Continue the text on gender and the right to privacy from the point where it stops.

→ TEXT SHOWN

_ _ _ _

The right to privacy is a qualified right. Gender is not and cannot be its qualification.

For this year’s International Women’s Day, the Privacy International Network is sharing some of its successes as well as the challenges and opportunities we face in at the intersection of gender issues and the right to privacy.

Interferences and violations of the right to privacy, as described in the UN Declaration of Human Rights, affect society as a whole. However, the consequences and implications of these fundamentally vary amongst different groups. Pre-existing inequalities in society combine with violations to privacy to multiply injustice. And that is unfortunately the case for women

But what are the intersection points between gender inequality and privacy intrusion? One example is how surveillance and violations of women’s privacy is used to assert control. Technology-related forms of violence, such as online harassment and cyberstalking, have continued to be of increasing concern particularly for women human rights defenders, activists and journalists.

The above issues are as much, even more, about the right to equality than the right to privacy, but the later enables the enjoyment of certain rights when these are denied because of one’s classification, such as gender. Currently privacy laws assume women are equal to men before the law and equality law assumes women are socially equally to men. Until women are treated as equals and equally enjoy their fundamental rights, we must continue our mission to protect their privacy so they can exercise them now. In the context of sexual and reproductive rights, there are various dynamics as presented by Derechos Digitales in Chile and Dejusticia in Colombia in terms of the legal framework regulating abortions. Bytes for All highlights two campaigns they are involved with aimed at challenging gender perspectives and stereotypes in Pakistan as for them the current patriarchal legislative system is inadequate to ensure the adoption of gender sensitive laws that effectively protect and promote the right to privacy.

_ _ _ _

Records from a collection:
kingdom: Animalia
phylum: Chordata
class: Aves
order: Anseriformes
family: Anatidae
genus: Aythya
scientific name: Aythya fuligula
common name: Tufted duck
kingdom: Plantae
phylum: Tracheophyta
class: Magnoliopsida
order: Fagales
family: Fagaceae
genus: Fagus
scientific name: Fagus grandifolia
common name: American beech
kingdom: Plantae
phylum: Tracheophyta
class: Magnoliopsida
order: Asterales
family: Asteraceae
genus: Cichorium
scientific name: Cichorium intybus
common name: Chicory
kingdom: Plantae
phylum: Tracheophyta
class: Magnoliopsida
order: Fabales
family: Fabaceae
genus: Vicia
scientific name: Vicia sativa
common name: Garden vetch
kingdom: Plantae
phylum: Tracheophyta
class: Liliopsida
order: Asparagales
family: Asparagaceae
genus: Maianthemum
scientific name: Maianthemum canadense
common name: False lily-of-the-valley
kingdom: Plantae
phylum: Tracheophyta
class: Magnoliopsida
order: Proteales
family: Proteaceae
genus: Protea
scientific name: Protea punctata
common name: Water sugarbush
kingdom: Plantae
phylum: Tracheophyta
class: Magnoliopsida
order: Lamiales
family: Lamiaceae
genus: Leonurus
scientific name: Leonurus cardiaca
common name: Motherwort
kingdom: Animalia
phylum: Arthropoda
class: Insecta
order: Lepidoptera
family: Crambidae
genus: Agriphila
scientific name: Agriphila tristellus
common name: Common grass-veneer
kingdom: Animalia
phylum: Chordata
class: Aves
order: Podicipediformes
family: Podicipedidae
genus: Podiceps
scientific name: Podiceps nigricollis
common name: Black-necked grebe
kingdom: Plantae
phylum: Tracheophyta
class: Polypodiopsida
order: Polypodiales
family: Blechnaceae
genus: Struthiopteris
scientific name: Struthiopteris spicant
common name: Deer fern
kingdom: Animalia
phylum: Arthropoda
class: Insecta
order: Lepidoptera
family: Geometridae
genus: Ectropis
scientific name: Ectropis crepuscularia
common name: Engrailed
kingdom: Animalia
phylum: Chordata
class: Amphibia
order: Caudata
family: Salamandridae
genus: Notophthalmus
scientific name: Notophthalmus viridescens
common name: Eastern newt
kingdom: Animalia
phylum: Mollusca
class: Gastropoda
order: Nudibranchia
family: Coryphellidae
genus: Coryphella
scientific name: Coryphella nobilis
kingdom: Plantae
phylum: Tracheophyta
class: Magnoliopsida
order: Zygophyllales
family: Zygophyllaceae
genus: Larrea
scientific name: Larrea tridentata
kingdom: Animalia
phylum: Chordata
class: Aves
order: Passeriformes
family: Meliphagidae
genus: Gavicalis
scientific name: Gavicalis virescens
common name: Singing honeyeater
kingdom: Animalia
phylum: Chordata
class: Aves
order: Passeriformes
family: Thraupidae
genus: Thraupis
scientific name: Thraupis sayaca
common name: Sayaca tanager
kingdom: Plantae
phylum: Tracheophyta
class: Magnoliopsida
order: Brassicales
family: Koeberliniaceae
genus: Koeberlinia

_ _ _ _

→ THE RESPONSE
Nevertheless, whilst a lot of progress still needs to be made to achieve gender equality, women have arguably never had as much power and resources to engage, and be heard, and take measures to promote and protect themselves, and their privacy. Technology has been part of that process such as in the Philippines, where Foundation for Media Alternatives have worked with 8 Layer Technologies, a free and open source company, to develop a mobile application to report gender-based violence they experience or witness. But seeing the use of surveillance technologies and broader surveillance powers as an effective deterrent to tackle violence against women, which is ultimately a societal problem, is also concerning - as highlighted by the Digital Rights Foundation in Pakistan in response to the newly passed Protection of Women Against Violence Act 2015 by the provincial Government of Punjab. The experience of women human rights defenders in Kenya also reflect some of the challenges they face as women but as they undertake their work in light of the growing surveillance powers and apparatus of the Kenyan government.

As we undertake our work as privacy advocates it crucial that we understand the complexity of these issues, to ensure that we advocate for the respect, protection and promotion of the right to privacy that is gender-sensitive. At the same time the fight for women’s rights and gender issues will require us to give full consideration to the right to privacy, and related topics including surveillance, data protection and data exploitation.